Almost every flat in England and Wales is leasehold. This means that there is (not surprisingly) a lease in place that allows use of the property and deals with such items as maintenance to the building, parking arrangements, garden allocations and so on.
These leases were granted when the property was first built or converted and are usually for an initial period of either 99 years, 125 years, or occasionally 999 years although in reality any length of time is possible.
There was a huge expansion of flat building during the 1960’s and 1970’s and most of these properties were given a brand new 99 year lease when built with very little thought about what might happen years later.

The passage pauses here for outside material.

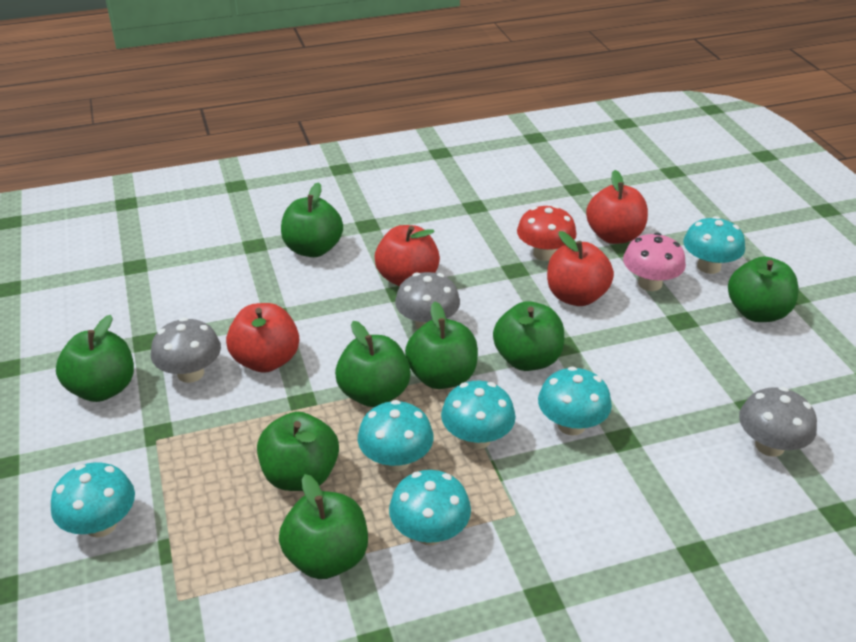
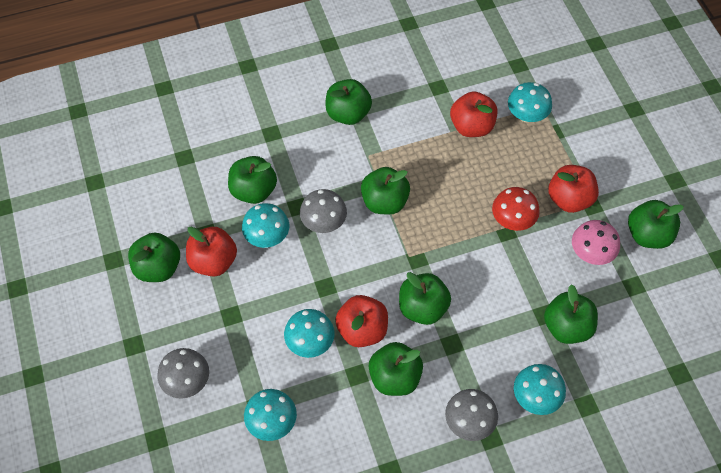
turquoise mushroom: 6 -> 5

So what has happened to all of the leases created then which are now running down to 60 or 70 years remaining? Is this long enough? In short, no.
In property terms, decades pass quickly. After all, an average mortgage is 25-30 years and when the lease finally gets down to zero, in theory the property can be taken back from the free holder i.e. the owner of the land on which the building sits. Therefore, the shorter the lease the less valuable the property.

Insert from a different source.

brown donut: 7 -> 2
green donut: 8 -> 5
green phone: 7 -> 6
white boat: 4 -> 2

Generally, 75 to 80 years is considered sufficient for most buyers, their solicitor and lender, but any less than that and most people would ask for a lease renewal. To do this, the owner of the property must contact their freeholder or their agent and request permission to extend with any terms that the freeholder wishes to include.
Often this will mean an increase in the term of the lease for a capital cost, sometimes running into £10,000’s. The homeowner must cover the legal fees, usually £1000 or so and there may even be an increase in ground rent sometimes going from just a few pounds a year to say £250. No wonder that freeholders of flats really see lease extensions as a license to print money!
Until the lease actually expires, you will see little impact of the problem until you actually come to sell.
Our advice is that before going on to the market you check how long your lease has left to run and ask your solicitor for their advice, but if it is anything around or less than 70 years remaining, chances are you will have to make arrangements to renew or the value of your property will be very seriously affected.
There is a legal process to go through and freeholders can’t simply ask for any figure they wish. There is a formula to work it out, but most people tend to leave this to their solicitor who may employ the services of a surveyor to help with the negotiations.
The longer you leave it, the worse it is. So, even if you are only thinking of selling in the future, you’d best check as soon as possible.